Critiques are not entirely negative. A good critique will include positive insights and suggestions on how to build on the good things you have written. My reader connected with a secondary character, going so far as to suggest I make him the protagonist. He was developed, he was unique, and he had a story of his own to tell. Changing a main character and storyline is huge! Why would I want to dismantle the entire thing and rebuild from scratch?

This reader put possibilities in my head, and my writer brain took those ideas and put them together, building up a brand new story. A story with life. Without someone telling me what they saw as a reader, I never would have considered changing anything at all. Writers need to be receptive to feedback and use it as a tool to make the story the best it can be.

One last note: perhaps you are thinking of asking a friend or family member to be a “beta reader” because they might do it for free. DON’T DO IT. If you want truly objective and insightful feedback, give it to someone you don’t know and spend the money to do so. I didn’t even know the name of the person who read my story, or if they were male or female. It’s better that way. I have no regrets and will do it again.

Why Do I Need a Copyeditor?

As a writer myself, I understand the feeling of wanting to protect your precious manuscript with sword and shield against anyone who might have any thought of making the slightest change to it. This can be even more so for indie authors looking to self-publish, as this route of publishing offers the greatest amount of control over what the final product turns out to be. Because of this, indie authors are the ones most in need of copyeditors.

But why would a writer willingly pay good money for someone to change what they’ve poured onto the page?

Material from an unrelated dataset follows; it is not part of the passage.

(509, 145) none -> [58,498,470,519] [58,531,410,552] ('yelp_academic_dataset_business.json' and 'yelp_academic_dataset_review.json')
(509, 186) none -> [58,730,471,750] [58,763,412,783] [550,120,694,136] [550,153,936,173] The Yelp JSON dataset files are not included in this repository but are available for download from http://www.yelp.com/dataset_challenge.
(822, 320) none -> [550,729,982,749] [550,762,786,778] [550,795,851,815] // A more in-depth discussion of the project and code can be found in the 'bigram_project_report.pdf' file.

A couple years ago I was approached by an author who was desperate for help with his autobiography. He said he had had a number of other editors work on it, but they had done a poor job and he was frustrated. I took on the job and indeed it needed a lot of help. It wasn’t until the project was completed that I found out exactly why he had been so upset.

He had self-published his book on Amazon and received a negative review regarding the “uneducated” writing style. That review is permanent.

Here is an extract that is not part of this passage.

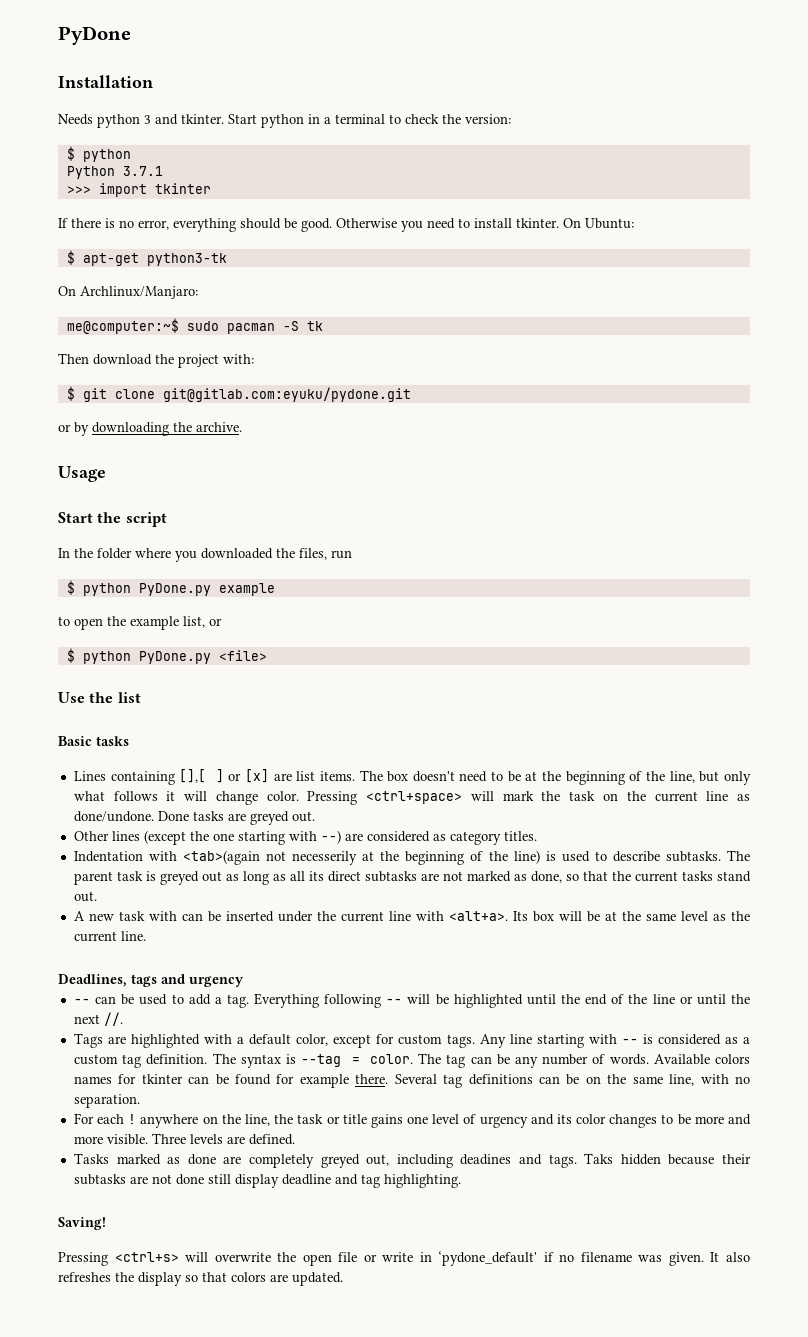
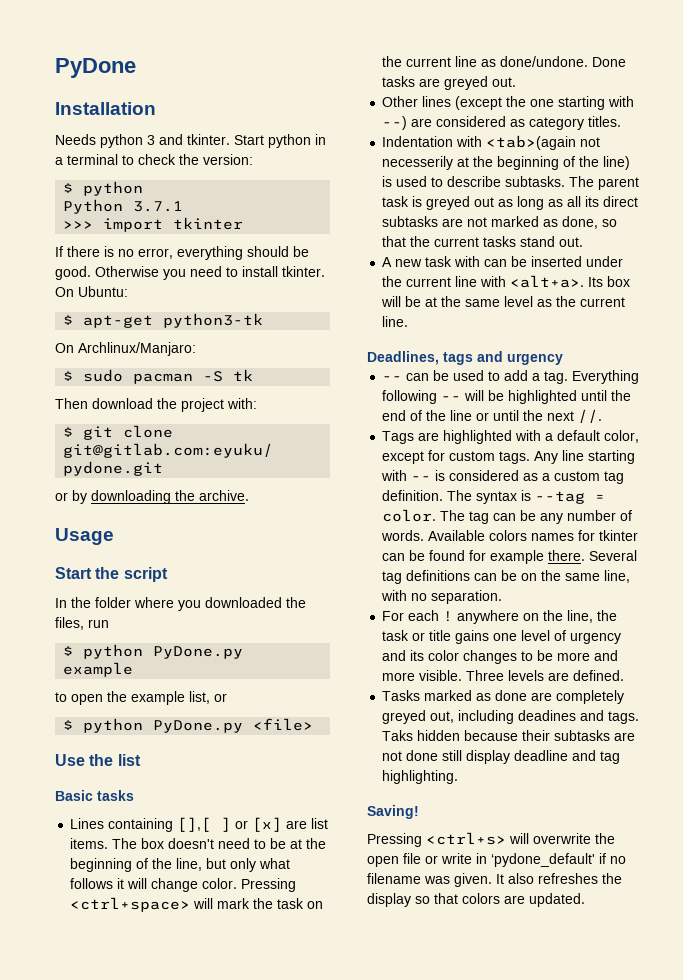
[66,318,179,334] me@computer:~$ -> [63,371,74,381] $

It’s unfortunate that in order to accept that his writing needed more help than what cheap editors on freelance bidding websites provided, he had to endure the embarrassment of having someone publicly shame his intelligence. No writer should have to experience that. But many readers expect perfection; they want the story to take them in and want to walk in the shoes of the characters without stumbling on problematic sentence structure or getting lost in a confusing plot. What makes perfect sense to us as authors may not make sense to a reader. And as any good editor will tell you, we are advocates for the reader.

Since he updated his publication with the newly edited version, his book has been quite successful, with many wonderful reviews focusing on the story and how powerful it was. So if you’re asking yourself whether you need a copyeditor, imagine what your review section on Amazon might look like. If you think it will be any less than five stars, get an editor. If you are certain people will love it as is and there is nothing wrong with it, definitely get an editor. Invest in your success. Your writing is worth it.